**Problem**
Return only the lines from the top of the material through the line marked by "Сулейманова Д. Н.", unaltered.

**Provided material**
.....

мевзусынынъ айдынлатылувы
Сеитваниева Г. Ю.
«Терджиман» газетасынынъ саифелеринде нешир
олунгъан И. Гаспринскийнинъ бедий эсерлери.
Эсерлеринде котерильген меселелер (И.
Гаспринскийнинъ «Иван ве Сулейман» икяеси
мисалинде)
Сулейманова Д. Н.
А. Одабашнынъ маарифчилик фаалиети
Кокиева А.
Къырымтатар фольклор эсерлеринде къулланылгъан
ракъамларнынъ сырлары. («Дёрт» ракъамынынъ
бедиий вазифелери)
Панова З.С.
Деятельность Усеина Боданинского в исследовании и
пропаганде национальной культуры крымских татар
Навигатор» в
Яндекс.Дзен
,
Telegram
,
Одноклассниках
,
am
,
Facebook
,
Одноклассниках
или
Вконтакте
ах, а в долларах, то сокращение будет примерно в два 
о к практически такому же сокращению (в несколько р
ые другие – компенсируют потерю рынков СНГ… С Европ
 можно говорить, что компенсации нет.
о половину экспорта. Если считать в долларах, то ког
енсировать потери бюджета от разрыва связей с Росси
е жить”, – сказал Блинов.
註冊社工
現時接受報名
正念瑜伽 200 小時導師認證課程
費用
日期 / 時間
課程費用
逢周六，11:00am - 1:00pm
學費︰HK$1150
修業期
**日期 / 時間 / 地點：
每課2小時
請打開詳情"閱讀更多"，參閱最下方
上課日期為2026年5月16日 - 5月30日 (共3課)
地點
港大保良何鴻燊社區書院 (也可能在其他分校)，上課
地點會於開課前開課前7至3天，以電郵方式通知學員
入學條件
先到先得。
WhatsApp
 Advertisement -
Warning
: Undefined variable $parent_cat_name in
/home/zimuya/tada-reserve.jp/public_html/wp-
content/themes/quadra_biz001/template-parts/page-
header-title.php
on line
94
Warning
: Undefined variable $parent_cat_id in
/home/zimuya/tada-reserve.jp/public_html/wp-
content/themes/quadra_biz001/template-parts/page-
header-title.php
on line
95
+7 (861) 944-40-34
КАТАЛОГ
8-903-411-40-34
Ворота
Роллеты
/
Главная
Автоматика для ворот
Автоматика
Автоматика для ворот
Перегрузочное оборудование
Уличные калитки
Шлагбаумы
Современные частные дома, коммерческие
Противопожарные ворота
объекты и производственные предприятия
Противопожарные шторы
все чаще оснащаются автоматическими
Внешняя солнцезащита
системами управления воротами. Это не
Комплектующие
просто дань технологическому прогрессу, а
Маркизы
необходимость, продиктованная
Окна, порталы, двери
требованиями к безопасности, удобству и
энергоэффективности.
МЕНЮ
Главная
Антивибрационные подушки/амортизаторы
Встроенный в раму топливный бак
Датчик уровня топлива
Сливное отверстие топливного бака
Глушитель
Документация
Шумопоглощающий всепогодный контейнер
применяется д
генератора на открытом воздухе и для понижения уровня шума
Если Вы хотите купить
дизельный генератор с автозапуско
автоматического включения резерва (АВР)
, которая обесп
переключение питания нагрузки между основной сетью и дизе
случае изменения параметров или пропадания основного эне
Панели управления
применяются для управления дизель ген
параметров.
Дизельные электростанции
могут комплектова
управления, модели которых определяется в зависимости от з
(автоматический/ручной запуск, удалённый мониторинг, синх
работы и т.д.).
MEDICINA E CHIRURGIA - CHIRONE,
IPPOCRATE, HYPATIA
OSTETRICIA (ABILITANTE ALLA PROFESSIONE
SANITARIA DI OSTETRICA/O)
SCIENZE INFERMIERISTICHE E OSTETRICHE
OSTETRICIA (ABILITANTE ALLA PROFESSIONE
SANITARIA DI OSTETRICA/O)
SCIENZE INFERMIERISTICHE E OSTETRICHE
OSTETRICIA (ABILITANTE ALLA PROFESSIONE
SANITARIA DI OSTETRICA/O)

.....

**Exercise solution**
мевзусынынъ айдынлатылувы
Сеитваниева Г. Ю.
«Терджиман» газетасынынъ саифелеринде нешир
олунгъан И. Гаспринскийнинъ бедий эсерлери.
Эсерлеринде котерильген меселелер (И.
Гаспринскийнинъ «Иван ве Сулейман» икяеси
мисалинде)
Сулейманова Д. Н.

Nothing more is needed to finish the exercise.